Gross Domestic Product (GDP) growth must not be seen as an indicator of China's underlying economic performance, a Beijing-based economic theorist and financial strategist has said.
In an article appearing in the Financial Times, Michael Pettis, a professor at Peking University and an associate at the Carnegie Endowment Foundation, said, "Piling up unsold and unsaleable goods or building empty airports may boost GDP in an economy whose financial system does not recognise bad debt, but it does not measure its performance."
Pettis said that it is erroneous on the part of analysts to "assume that changes in reported GDP reflect movements in living standards and productive capacity. In China, however, this is not the case."
He said most economies have two mechanisms that force GDP data to conform to underlying economic performance - (1) Hard budget constraints which set spending limits, drive companies that systematically waste investment out of business before they can substantially distort the economy, and (2) A market-pricing factor in GDP accounting that when bad debts caused by wasted investment are written down, the value-added component of GDP and the overall level of reported growth is reduced.
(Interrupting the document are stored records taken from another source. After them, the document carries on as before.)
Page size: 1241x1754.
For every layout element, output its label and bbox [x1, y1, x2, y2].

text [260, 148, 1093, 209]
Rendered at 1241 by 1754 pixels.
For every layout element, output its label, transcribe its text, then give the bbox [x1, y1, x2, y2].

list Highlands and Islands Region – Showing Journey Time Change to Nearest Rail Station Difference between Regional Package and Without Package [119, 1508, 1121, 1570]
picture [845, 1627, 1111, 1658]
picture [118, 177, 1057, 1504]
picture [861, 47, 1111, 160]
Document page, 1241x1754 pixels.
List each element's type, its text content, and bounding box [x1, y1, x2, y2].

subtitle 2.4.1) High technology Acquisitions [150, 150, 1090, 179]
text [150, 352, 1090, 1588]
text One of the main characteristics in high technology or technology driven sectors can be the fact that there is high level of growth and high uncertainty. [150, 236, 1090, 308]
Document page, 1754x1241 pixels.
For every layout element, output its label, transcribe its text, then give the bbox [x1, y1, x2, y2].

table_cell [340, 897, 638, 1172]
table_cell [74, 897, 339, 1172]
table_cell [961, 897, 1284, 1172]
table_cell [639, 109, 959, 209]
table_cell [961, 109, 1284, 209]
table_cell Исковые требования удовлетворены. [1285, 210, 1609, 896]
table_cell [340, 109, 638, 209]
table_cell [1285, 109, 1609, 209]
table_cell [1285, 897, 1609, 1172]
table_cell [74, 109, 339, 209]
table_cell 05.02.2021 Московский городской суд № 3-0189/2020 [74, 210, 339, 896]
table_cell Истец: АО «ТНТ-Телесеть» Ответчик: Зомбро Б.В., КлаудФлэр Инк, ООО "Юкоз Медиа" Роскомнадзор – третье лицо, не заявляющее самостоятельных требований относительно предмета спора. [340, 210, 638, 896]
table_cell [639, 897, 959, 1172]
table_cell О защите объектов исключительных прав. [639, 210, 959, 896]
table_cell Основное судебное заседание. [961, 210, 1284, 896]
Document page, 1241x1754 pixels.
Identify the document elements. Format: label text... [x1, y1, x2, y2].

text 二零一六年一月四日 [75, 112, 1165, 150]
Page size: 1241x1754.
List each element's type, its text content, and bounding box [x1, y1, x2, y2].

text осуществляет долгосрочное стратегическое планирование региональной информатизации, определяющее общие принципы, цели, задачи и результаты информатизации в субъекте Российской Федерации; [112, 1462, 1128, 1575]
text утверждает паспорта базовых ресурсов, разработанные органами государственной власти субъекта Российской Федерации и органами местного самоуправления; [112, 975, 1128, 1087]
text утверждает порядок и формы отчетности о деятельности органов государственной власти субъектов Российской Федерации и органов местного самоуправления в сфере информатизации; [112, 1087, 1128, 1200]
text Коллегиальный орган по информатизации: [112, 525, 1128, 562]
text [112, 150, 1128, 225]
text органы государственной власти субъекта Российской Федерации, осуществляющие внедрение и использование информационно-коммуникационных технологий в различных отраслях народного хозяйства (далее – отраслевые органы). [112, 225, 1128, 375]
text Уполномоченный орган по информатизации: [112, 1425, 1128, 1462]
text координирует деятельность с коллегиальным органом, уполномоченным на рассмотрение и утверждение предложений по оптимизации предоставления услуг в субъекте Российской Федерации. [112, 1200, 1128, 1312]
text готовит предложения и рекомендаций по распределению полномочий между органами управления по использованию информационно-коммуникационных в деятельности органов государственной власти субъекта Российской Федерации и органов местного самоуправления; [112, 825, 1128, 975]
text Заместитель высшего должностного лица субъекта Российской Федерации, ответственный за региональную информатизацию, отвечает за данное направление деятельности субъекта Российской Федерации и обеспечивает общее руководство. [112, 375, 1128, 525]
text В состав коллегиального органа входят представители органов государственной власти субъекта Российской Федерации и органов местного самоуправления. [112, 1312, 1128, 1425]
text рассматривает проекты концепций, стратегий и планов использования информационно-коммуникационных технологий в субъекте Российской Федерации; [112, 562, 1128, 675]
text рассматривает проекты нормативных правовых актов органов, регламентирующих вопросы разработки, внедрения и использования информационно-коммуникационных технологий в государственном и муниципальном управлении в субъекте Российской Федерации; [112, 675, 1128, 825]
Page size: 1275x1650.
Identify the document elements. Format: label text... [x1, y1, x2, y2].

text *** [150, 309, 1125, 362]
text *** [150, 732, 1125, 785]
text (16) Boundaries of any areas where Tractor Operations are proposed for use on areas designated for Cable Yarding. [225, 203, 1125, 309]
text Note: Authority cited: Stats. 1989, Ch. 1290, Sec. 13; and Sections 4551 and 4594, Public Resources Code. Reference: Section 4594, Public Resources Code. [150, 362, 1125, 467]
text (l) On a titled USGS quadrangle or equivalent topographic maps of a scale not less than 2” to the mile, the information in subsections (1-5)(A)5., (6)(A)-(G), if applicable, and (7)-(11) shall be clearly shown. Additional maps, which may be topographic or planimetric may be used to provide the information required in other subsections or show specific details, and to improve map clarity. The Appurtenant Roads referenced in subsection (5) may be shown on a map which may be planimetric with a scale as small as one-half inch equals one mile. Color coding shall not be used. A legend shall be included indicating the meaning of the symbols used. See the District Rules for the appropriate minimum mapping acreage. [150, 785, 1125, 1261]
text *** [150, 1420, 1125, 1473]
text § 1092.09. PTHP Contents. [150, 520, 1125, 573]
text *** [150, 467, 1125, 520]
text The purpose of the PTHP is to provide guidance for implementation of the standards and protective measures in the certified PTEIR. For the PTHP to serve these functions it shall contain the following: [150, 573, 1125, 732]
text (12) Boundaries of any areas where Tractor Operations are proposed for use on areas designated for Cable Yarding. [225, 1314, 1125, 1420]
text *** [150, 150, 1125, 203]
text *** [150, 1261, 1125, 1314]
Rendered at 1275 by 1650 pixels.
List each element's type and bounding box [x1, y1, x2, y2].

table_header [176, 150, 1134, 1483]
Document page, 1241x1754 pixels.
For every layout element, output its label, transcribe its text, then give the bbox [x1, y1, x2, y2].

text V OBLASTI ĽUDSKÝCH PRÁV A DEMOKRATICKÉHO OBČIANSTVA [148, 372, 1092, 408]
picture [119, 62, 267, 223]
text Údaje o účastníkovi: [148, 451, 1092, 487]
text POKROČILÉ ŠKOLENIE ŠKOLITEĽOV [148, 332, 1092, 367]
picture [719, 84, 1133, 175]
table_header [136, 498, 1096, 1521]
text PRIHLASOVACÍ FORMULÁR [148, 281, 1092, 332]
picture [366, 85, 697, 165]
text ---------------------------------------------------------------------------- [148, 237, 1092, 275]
"In China, however, neither mechanism works. Bad debt is not written down and the government is not subject to hard budget constraints. It is the government sector that is mainly responsible for the investment misallocation that characterises so much recent Chinese growth," Pettis said.
He suggests that President Xi Jinping's new administration plans to rein in debt by abandoning the country's long-term economic targets and allowing gross domestic product growth to fall may come unstuck because "GDP growth is not the same as economic growth".
In China, he says reported GDP growth has been overstated
"Were it correctly written down, by some estimates GDP growth would fall below 3 per cent," he adds.
He says that Japan too suffered from a very low consumption share of GDP and an over reliance on investment that, by the 1980s, veered into substantial misallocation.
In the early 1990s, Japan's reported GDP comprised 17 per cent of the overall global total, and few doubted that its soaring economy would become the world's largest by the end of the century. Instead, once credit growth stabilised, Japan's share of global GDP began to plummet, and has since fallen by nearly 60 per cent.
So also it was in the case of the former USSR. It grew so quickly after World War II that by the late-1960s it comprised 14 per cent of global GDP, similar to China today, and was widely expected to overtake the United States. But two decades later, its share of global GDP had fallen by more than 70 per cent.
1980s Japan and 1960s Russia lacked mechanisms to account for wasted investment in reported GDP.
"The implications are clear. China's growth miracle has already run out of steam. It is only by allowing debt to surge that the country is able to meet its GDP targets. This may be why President Xi has been eager to stress more meaningful goals.